Pazartesi yaşadıklarımızdan sonra “24 saat siyasette uzun bir süredir” diyen Süleyman Demirel’e bir kez daha rahmet okuduk.

Dün yazımızı erken yazınca gol yedik.
.
Ama yine de şöyle bitirmiştim yazımı hatırlarsanız:
Daha yaşımız genç.
Allah uzun ömürler verirse, yaşayıp neler göreceğiz kim bilir?
.
Gördük mü?
Gördük…
.
Meral Akşener sayesinde 1 günde neler gördük neler?
.
Dün Saadet Partisi Genel Merkeinde yapılan nihai toplantının çok sakin, çok üsturuplu geçmediğini, toplantı sonunda 6 liderin yaptığı açıklamadaki yüz ifadelerinden anlaşılıyordu.

Bir veri kaynağından alınan kayıtlar:
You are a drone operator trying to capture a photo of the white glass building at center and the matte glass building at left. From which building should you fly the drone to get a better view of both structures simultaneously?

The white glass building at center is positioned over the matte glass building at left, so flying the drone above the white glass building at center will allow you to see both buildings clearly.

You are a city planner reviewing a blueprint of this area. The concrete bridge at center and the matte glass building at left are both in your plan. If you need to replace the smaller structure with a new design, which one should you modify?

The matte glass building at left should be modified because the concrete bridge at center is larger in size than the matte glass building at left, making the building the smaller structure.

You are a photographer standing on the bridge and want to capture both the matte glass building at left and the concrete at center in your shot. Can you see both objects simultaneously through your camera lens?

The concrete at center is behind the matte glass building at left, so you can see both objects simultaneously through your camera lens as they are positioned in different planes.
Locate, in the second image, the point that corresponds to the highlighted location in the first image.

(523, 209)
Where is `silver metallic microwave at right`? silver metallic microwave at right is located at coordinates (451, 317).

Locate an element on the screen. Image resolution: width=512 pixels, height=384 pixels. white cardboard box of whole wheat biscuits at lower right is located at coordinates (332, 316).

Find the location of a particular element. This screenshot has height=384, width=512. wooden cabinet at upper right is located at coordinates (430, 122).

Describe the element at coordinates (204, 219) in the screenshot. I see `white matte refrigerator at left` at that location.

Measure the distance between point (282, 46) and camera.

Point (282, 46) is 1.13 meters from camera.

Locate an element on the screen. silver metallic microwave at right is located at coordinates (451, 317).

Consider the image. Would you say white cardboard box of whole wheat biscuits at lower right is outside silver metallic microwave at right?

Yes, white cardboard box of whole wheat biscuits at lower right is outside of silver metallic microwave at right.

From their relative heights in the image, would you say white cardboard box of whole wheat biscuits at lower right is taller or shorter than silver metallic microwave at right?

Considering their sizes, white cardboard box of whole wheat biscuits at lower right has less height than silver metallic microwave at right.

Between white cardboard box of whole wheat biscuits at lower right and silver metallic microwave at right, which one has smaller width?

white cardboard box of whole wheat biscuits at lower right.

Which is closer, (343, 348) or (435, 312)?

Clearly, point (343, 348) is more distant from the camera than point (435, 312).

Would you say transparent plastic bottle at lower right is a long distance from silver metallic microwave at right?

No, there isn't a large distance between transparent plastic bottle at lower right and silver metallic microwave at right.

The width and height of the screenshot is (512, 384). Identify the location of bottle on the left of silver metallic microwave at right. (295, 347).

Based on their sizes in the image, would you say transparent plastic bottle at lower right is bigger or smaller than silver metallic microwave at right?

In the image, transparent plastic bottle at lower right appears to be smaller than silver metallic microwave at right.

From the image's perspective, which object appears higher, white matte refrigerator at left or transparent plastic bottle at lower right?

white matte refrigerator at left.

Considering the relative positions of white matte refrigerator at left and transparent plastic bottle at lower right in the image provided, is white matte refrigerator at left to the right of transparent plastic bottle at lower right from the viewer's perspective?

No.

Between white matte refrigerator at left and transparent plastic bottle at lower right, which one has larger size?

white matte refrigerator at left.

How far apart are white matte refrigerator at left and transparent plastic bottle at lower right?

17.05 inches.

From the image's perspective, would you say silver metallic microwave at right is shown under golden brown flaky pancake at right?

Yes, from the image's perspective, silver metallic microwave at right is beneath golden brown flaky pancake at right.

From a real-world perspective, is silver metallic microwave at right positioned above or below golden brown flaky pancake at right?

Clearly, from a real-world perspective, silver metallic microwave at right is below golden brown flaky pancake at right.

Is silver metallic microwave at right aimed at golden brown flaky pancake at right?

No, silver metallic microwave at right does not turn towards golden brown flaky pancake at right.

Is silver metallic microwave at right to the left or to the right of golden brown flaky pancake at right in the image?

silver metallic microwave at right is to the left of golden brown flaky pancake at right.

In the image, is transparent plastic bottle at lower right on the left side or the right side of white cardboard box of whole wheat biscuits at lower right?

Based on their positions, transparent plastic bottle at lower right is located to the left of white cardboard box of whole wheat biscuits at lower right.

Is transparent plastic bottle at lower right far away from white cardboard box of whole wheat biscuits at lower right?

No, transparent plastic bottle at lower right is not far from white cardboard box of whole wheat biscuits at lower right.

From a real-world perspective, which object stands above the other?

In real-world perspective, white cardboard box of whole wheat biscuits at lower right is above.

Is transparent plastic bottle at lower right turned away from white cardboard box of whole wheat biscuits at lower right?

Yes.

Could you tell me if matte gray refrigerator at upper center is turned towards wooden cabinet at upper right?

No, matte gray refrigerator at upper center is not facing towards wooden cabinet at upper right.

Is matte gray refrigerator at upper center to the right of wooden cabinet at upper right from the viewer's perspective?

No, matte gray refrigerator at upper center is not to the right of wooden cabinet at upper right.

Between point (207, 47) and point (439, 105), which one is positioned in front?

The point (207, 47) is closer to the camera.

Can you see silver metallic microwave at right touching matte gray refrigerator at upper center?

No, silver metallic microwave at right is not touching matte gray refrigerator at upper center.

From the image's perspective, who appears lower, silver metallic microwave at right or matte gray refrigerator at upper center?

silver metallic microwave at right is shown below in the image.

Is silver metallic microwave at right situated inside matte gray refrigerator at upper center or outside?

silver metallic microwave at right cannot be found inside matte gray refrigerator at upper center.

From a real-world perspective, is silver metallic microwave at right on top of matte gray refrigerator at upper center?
--
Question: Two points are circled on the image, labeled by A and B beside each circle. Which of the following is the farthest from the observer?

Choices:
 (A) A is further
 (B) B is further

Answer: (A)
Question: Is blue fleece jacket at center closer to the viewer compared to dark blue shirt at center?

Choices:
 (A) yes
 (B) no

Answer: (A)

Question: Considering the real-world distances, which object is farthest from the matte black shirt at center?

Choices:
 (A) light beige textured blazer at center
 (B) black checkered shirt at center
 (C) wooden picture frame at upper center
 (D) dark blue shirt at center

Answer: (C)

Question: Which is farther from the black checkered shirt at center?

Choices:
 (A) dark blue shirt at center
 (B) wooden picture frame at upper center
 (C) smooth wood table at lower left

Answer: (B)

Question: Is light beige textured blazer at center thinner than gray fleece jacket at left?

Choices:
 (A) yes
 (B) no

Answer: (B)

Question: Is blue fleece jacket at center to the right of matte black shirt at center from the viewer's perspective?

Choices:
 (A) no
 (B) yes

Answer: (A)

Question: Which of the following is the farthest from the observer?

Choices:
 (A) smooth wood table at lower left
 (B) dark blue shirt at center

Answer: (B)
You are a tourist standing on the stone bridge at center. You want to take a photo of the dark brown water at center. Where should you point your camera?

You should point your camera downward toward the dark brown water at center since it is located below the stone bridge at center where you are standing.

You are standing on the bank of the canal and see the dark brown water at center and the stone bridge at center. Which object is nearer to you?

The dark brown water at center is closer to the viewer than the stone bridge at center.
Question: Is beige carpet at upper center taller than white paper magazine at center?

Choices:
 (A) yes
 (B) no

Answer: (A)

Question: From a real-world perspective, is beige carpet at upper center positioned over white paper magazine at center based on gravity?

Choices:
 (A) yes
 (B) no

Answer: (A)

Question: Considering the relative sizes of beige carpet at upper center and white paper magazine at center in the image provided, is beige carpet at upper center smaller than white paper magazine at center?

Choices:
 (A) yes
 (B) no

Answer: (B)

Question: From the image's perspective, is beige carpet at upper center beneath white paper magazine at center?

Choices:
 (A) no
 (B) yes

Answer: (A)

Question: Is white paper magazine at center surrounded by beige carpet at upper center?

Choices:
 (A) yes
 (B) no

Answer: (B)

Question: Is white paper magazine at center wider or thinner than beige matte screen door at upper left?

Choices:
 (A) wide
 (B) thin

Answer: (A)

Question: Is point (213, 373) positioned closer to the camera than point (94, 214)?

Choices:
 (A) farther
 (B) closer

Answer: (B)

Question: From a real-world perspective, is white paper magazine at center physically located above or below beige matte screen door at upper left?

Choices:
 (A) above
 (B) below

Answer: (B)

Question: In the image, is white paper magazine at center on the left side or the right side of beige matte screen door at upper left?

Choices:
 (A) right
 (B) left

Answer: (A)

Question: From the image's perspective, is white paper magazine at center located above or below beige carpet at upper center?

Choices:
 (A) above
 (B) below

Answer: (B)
--
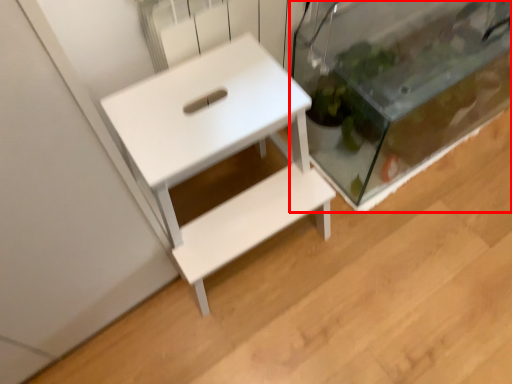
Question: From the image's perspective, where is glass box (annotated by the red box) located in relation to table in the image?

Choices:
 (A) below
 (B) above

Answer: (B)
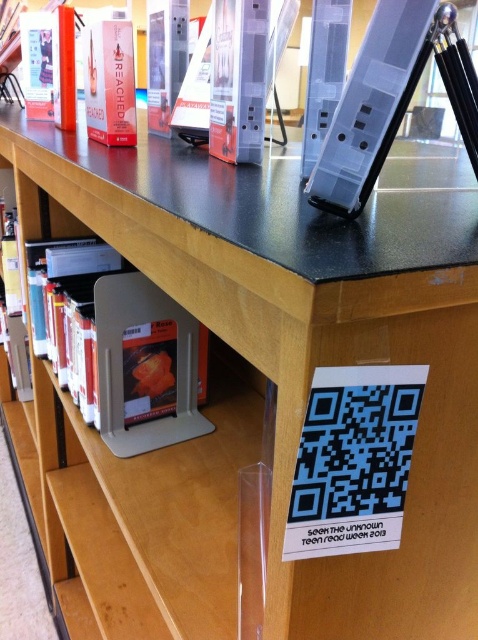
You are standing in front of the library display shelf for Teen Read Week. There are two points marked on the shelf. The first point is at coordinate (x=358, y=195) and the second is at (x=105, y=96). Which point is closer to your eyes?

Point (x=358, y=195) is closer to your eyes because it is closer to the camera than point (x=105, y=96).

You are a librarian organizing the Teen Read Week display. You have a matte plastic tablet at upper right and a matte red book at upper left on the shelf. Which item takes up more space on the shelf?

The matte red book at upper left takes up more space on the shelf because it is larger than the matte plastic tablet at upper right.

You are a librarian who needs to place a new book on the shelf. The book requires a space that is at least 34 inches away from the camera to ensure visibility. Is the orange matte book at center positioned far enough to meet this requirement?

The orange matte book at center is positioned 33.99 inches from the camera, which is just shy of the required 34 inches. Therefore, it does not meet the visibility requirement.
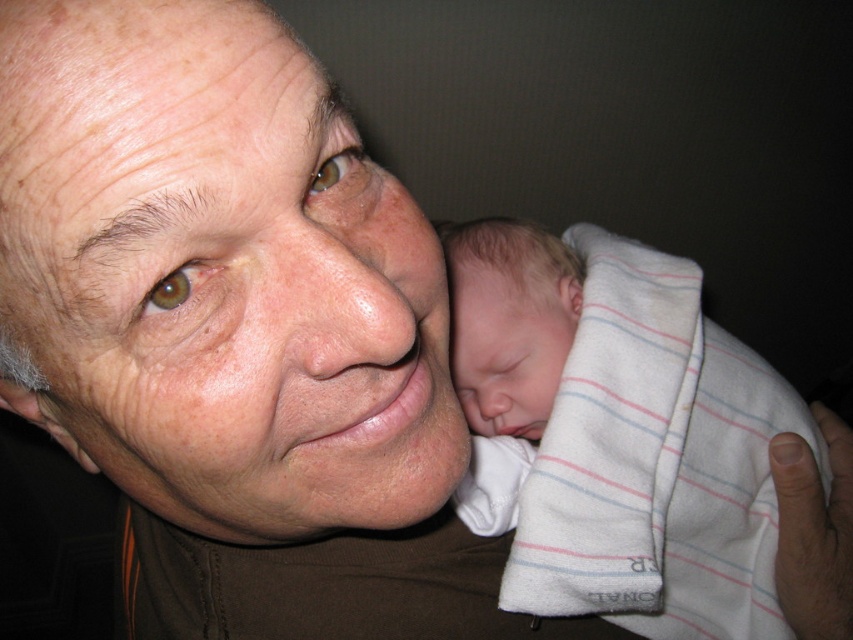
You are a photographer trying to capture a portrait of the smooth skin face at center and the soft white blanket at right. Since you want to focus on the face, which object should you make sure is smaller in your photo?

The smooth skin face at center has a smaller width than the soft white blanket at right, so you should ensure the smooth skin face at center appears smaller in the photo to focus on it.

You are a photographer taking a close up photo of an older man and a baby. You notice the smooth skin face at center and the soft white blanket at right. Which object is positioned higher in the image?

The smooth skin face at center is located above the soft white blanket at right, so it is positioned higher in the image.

● Çözülecek Problemler:
1) Şu ifadelerin alıntı metinle uyuşup uyuşmadığını lütfen belirtin. Her biri için evet ya da hayır deyin ve metindeki belirleyici sözleri olduğu gibi aktarın: (a) "24 saat siyasette uzun bir süredir" sözü Süleyman Demirel'e ait gösteriliyor. (b) Yazar dünkü yazısını geç yazdığını söylüyor. (c) Toplantı sonundaki açıklamayı 6 lider yaptı.
2) Alıntı metne göre yazar 1 günde pek çok şey görmeyi kimin sayesinde yaşadığını söylüyor?
Bu kayıtlar başka bir kaynaktan alınmıştır.

● Görev Yanıtları:
1)
(a) Evet: "“24 saat siyasette uzun bir süredir” diyen Süleyman Demirel’e"
(b) Hayır: "Dün yazımızı erken yazınca gol yedik."
(c) Evet: "toplantı sonunda 6 liderin yaptığı açıklamadaki"

2) Meral Akşener sayesinde.